- [WORK INSTRUCTIONS]
Could you report every line of the listing below that holds the word "continued"?

- [DATA PROVIDED]
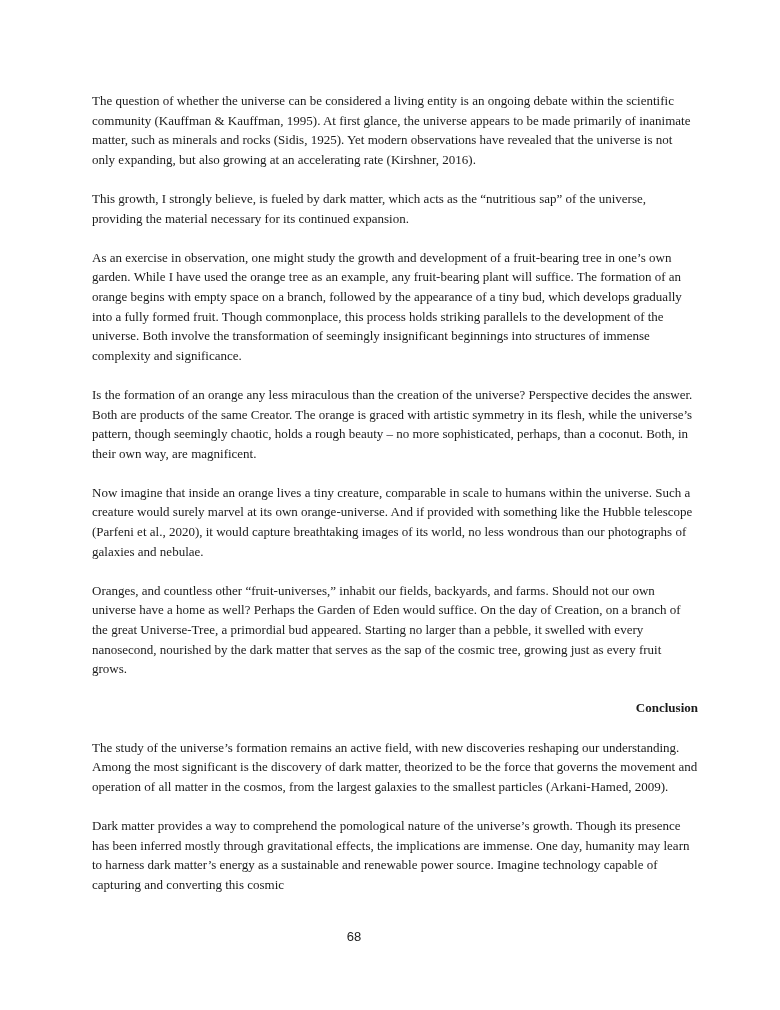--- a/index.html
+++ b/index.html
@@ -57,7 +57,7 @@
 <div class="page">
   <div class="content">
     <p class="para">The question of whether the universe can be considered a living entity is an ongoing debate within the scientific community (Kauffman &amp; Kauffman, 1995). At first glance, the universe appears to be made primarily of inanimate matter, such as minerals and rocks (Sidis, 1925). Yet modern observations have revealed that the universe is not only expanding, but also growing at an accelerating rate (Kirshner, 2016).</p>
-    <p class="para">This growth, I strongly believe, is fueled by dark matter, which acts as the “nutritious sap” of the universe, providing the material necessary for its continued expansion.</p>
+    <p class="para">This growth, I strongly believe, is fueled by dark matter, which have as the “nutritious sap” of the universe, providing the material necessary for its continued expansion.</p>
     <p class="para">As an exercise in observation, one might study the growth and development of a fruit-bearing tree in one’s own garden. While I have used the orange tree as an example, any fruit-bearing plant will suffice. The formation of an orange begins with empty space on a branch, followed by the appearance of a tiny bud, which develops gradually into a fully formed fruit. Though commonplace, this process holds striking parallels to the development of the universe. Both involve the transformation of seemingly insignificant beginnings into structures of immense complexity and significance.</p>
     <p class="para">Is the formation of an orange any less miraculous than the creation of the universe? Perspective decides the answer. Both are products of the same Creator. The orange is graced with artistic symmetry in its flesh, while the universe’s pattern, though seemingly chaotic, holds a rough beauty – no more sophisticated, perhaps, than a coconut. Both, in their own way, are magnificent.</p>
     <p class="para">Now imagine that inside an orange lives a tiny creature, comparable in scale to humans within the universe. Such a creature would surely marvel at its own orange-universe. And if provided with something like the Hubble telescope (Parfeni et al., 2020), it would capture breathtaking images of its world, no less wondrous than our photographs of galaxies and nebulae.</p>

- [EXERCISE RESPONSE]
-    <p class="para">This growth, I strongly believe, is fueled by dark matter, which acts as the “nutritious sap” of the universe, providing the material necessary for its continued expansion.</p>
+    <p class="para">This growth, I strongly believe, is fueled by dark matter, which have as the “nutritious sap” of the universe, providing the material necessary for its continued expansion.</p>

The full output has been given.